As part of its engagement with the China Satellite Network Company, the department says the delegation explored the development of a satellite broadband initiative to improve last-mile connectivity in rural and underserved communities.
“This aligns with South Africa’s commitment to closing the digital divide and enhancing access to education, healthcare and digital public infrastructure,” it states.
The department’s delegation also engaged the Export-Import Bank of China, where it highlighted the urgent need for increased development financing to support SA’s digital infrastructure rollout, particularly the expansion of broadband connectivity to remote and disadvantaged areas.
Digital for all
With over 3.1 billion citizens yet to come online, the expense of smartphones has widely been touted as the biggest barrier to connectivity.
In 2023, GSM Association (GSMA) Sub-Saharan Africa head Angela Wamola toldITWeb that despite Sub-Saharan Africa being the fastest-growing mobile region in the world, the availability of affordable devices remains a hurdle.

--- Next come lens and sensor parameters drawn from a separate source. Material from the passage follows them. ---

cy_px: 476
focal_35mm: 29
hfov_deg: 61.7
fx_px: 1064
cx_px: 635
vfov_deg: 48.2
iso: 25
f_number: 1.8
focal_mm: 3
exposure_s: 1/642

GSMA projections show 50% of the Sub-Saharan Africa population will have a mobile subscription or use mobile services by 2025. However, only 22% of the population access 3G and 4G internet, meaning 78% of the population is offline, Wamola revealed.

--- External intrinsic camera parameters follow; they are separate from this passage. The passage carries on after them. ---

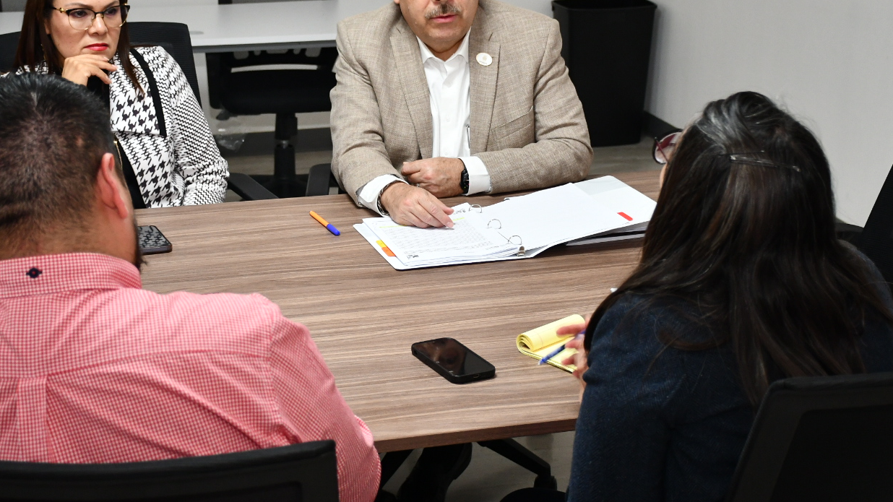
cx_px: 420
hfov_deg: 30.1
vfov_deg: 17.2
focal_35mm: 70
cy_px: 171
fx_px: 1657
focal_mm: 34
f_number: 4.2
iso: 1100
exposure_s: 1/60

Malatsi, who has been a long-time advocate of affordable smartphones to drive digital inclusion, visited the headquarters of Chinese technology companies, including Honor and Huawei.
The department confirms that the engagements formed part of a broader initiative in support of its campaign for smart devices for learners and entrepreneurs. As a result, it states that several “exciting partnerships” were secured, which will be announced in the coming days.
The South African delegation also participated in a roundtable hosted by the China branch of the BRICS Institute of Future Networks, which brought together Chinese ICT firms to explore collaboration on broadband expansion, smart device accessibility and digital skills development.
“The discussions reflected growing international interest in South Africa’s digital policy direction and economic potential.”
The delegation also attended the 2025 World Artificial Intelligence Conference and the high-level meeting on global AI governance in Shanghai, where the rapid pace at which AI is transforming the world and the urgency for global collaboration in ensuring AI technologies are inclusive, ethical and development-oriented were highlighted.
“These engagements underscore South Africa’s commitment to building international partnerships aligned with its national development priorities,” says the communications department.
“Through increased investment, shared expertise and deepened digital cooperation, government aims to ensure all South Africans, particularly those in underserved communities, can also participate meaningfully in the digital economy.”
The GSMA highlights that with a supportive policy framework, the digital economy could contribute up to 20% of SA’s gross domestic product by 2028, benefiting sectors such as education and healthcare, while creating pathways to sustainable employment.